- Born: 7 June 1993 Luhansk Oblast, Ukraine
- Died: 7 February 2024 (aged 30) Kurakhove, Donetsk Oblast, Ukraine
- Branch: Ukrainian Air Force
- Unit: 299th Tactical Aviation Brigade
- Conflicts: Russo-Ukrainian War Russian invasion of Ukraine; ;

= Vladyslav Rykov =

Ukrainian military pilot (1993–2024)

Vladyslav Mykolaiovych Rykov (Владислав Миколайович Риков; 7 June 1993 – 7 February 2024) was a Ukrainian military pilot of the 299th Tactical Aviation Brigade of the Ukrainian Air Force. He was killed in the Russian invasion of Ukraine. Awardee of the Order for Courage.

== Biography ==
During the Russian invasion of Ukraine, he served in the 299th Tactical Aviation Brigade and participated in 385 sorties.

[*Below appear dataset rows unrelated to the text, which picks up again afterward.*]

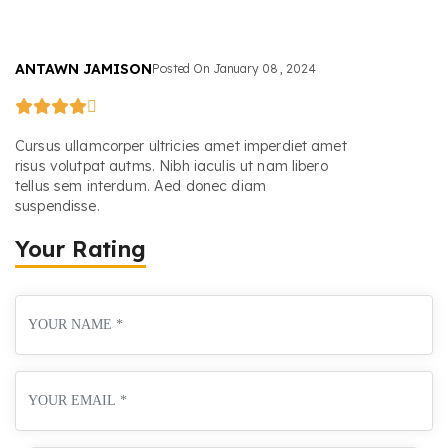
ANTAWN JAMISON
Posted On
January
08
,
2024
Cursus ullamcorper ultricies amet imperdiet amet
risus volutpat autms. Nibh iaculis ut nam libero
tellus sem interdum. Aed donec diam
suspendisse.
Your Rating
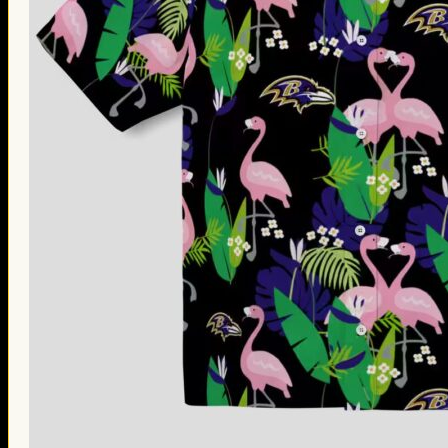
Thanksgiving Gifts
Valentine’s Day Gifts
St. Patrick’s Day Gifts
Easter Gifts
Gifts for Father’s Day
Gifts for Mother’s Day
Apparel
Classic Shirt
3D Hoodie
Embroidered
Hawaiian Shirt
Jersey Outfit
Linen Shirt
Ugly Sweater
Blog
Products search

Rykov died during a combat mission on 7 February 2024 he was shot down near Kurakhove in the Pokrovsk region.

== Awards ==
- First-degree Order for Courage (10 June 2022) for personal courage and selfless actions shown in the defense of the state sovereignty and territorial integrity of Ukraine, loyalty to the military oath.
- Second-degree Order for Courage (18 May 2022) for personal courage and selfless actions shown in the defense of the state sovereignty and territorial integrity of Ukraine, loyalty to the military oath.
- Third-degree Order for Courage (2 May 2022) for personal courage and selfless actions shown in the defense of the state sovereignty and territorial integrity of Ukraine, loyalty to the military oath.